La moralità è innata?
Dagli amici della fisica quantistica che fanno i filosofi, i pedagogisti e i visionariMolti esperimenti hanno dimostrato che probabilmente homo sapiens, come già aveva intuito Spinoza e ha esplicitato Freud nelle sue due Topiche, è agito da incoercibili pulsioni pre-razionali, ossia riferite alla parte più antica del nostro cervello, il cosiddetto “archipallio”, risalente a quasi mezzo miliardo di anni fa e comune ai vertebrati a partire dai rettili.
Libet con il noto esperimento sul libero arbitrio ha altresì posto l’accento sul fatto che, proprio in relazione a questi circuiti neurali immediati, reagiamo ad uno stimolo con un ritardo di quasi mezzo secondo sulla elaborazione corticale dell’output stesso. Celebri papers di Chomsky, Pinker e altri hanno infine sottolineato che probabilmente nei nostri 23.000 geni s’annida inoltre una grammatica universale, secondo la quale sappiamo mettere in fila le parole anche prima di conoscerne il significato esatto, quasi che una sintassi pre-verbale funga da tabula rasa per una semantica che si arricchisce del vissuto e delle interazioni con l’ambiente.
È così anche per la morale? Non è facile rispondere a tale questione, perché certamente l’uomo è qualcosa in più – o almeno crede di esserlo – di 5 litri di sangue nei quali circolano un centinaio di neurotrasmettitori e una ottantina di ormoni. Se ancora, infatti, il tema della coscienza e del libero arbitrio restano campi aperti di conoscenza, forieri tutt’oggi di feconde e originali pubblicazioni, ancor piu’ dibattuto e’ il tema morale. Karl Polany scrisse che “sappiamo più di quello che sappiamo dire” , quasi che, come ripetuto da Thomas Mann, il premondo perenne di granitiche leggi universali sia prerogativa della specie umana sin dai tempi (almeno) dell’Antigone eschilea.

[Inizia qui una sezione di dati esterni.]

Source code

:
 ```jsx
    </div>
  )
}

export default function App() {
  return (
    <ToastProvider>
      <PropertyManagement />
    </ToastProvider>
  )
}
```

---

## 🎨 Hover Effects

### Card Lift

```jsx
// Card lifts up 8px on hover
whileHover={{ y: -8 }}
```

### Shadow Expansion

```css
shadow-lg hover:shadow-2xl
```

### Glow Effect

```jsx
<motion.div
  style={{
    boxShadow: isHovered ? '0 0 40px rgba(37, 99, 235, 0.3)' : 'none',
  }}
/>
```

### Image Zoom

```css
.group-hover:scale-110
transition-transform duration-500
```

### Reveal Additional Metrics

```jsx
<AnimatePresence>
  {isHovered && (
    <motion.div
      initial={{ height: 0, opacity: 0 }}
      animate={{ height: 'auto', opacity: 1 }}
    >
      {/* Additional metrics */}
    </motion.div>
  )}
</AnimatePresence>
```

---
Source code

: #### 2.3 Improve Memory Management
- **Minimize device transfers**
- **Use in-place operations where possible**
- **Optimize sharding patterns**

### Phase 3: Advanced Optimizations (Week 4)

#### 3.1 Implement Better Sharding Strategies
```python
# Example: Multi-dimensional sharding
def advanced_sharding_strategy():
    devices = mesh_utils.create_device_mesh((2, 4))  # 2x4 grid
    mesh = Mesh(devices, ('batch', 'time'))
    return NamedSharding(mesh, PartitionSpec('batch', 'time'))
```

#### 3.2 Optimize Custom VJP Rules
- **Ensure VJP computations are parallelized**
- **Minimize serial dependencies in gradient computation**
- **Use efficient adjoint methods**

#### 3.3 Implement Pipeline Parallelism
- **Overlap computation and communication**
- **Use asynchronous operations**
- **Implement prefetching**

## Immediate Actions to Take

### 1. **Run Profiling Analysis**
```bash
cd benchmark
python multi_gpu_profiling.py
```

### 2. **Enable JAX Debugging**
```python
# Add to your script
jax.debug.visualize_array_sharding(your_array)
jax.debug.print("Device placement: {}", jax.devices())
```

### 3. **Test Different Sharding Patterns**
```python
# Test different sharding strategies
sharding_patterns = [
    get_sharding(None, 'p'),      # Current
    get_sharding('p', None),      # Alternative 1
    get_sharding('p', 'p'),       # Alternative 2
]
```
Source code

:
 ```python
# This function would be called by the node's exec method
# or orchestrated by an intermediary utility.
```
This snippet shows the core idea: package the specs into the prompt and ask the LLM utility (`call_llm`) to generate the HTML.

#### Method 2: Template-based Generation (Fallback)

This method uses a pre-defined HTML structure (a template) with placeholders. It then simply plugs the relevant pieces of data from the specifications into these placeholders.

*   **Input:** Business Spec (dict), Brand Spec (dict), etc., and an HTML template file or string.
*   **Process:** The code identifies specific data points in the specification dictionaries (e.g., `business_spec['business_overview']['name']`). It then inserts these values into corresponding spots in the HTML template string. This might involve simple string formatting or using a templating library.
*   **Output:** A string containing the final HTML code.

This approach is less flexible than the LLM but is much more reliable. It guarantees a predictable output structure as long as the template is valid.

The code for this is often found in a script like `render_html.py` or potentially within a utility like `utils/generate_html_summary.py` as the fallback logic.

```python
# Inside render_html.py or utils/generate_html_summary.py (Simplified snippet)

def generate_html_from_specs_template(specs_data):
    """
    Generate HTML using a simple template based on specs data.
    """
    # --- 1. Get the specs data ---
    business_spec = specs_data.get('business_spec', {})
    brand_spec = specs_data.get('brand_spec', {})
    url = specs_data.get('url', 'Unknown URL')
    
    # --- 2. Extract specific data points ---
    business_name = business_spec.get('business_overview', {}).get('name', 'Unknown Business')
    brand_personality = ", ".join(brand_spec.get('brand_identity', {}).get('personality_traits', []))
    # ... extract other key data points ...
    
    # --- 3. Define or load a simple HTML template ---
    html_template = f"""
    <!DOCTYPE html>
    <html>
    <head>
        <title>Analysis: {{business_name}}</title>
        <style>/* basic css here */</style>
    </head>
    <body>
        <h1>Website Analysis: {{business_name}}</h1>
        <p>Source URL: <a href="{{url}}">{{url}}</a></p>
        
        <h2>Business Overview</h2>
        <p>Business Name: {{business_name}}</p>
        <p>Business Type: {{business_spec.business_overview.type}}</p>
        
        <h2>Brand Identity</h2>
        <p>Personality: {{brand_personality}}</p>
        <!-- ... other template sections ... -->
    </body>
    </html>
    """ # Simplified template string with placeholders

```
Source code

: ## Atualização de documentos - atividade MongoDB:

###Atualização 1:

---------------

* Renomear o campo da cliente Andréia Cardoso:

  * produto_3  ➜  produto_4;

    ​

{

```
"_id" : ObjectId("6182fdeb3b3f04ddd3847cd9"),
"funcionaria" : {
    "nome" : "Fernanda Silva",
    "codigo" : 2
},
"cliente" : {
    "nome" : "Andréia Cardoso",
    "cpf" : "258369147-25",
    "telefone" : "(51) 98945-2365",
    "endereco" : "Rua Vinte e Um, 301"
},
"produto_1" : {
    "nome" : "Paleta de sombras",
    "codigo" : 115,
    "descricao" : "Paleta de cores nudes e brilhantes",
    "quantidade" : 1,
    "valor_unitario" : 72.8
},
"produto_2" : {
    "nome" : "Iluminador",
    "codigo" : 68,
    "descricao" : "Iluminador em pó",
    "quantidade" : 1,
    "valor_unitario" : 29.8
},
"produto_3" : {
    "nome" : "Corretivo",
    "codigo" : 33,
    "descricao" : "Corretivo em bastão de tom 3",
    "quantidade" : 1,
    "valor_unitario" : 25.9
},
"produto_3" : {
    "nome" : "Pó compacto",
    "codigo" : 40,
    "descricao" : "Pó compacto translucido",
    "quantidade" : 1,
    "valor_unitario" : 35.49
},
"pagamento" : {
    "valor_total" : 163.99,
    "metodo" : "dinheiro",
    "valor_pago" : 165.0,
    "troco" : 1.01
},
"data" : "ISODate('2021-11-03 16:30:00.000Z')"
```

Due esempi credo aiutino ad entrare meglio nel tema:
1) Hanna Harendt racconta oltre che lo stupore inquietante generato dalla banalità del male (incarnato da corpi grassocci e occhi vispi di gerarchi farmaco-dipendenti non brillanti e spesso psicotici) anche la meraviglia commovente di apprendere di non pochi casi controintuitivi di solidarietà, di reciprocità, di empatia non tra semplici prigionieri ,bensì tra i deportati nei lager nazisti ove avrebbe dovuto prevalere unicamente l’istinto di autoconservazione del singolo in vece della condivisione per esempio delle scarsissime fonti proteiche;
2) Sull’attentato alle Torri Gemelle si è scritto molto ma il faro della divulgazione informativa (per usare una efficace similitudine di Bauman), ha lungamente lasciato in ombra il fatto che nel mezzo di tanto sconcerto quella mattina dell’11 settembre 2001, mentre 3.000 persone perdevano la vita, altre 7.000 circa di 97 nazionalità diverse venivano accolte per circa una settimana in una cittadina canadese di nome Gander. Essi erano i passeggeri di una quarantina di aerei che furono fatti atterrare nel primo scalo disponibile, non appena il governo statunitense dichiarò l’emergenza. In un clima di generale emotività, mentre la allora dominante televisione e i nascenti siti web rimbalzavano la notizia più inattesa e più eclatante dalla fine della Seconda Guerra Mondiale, a queste persone ovviamente sconvolte una non meno spaventata ed incredula comunità “estranea” offrì la propria casa per una doccia, un cambio d’abiti , un letto caldo, una parola di conforto mentre i mezzi pubblici locali e le compagnie telefoniche in assoluta gratuità si mettevano a loro disposizione.
Questi due fatti non esauriscono il tema, ma certamente concorrono a favorire una riflessione intorno al fatto che forse, visti i guasti dell’ipertrofia dell’Io, è arrivato il momento di provare a sentire la sopita voce incline al Noi. Non so se è una legge morale scritta nel DNA a spingerci alla coralità e non so neanche se ciò derivi da un set di buone prassi che permeano il sostrato culturale di tutte le civiltà umane da millenni. Spero solo che le inedite problematicità emergenti in questo Terzo Millennio in cui prolifera l’irruenza tecnolatrica, si possa seriamente cominciare a pensare che, come voleva Seneca, “siamo membra di uno stesso corpo”.
A me pare un concentrato di ottimi spunti, collettivi e personali.
Meditiamo e siamo contenti, perché di strade buone, aperte davanti a noi, ne esistono milioni: basta attrezzarsi per percorrerle, sempre insieme.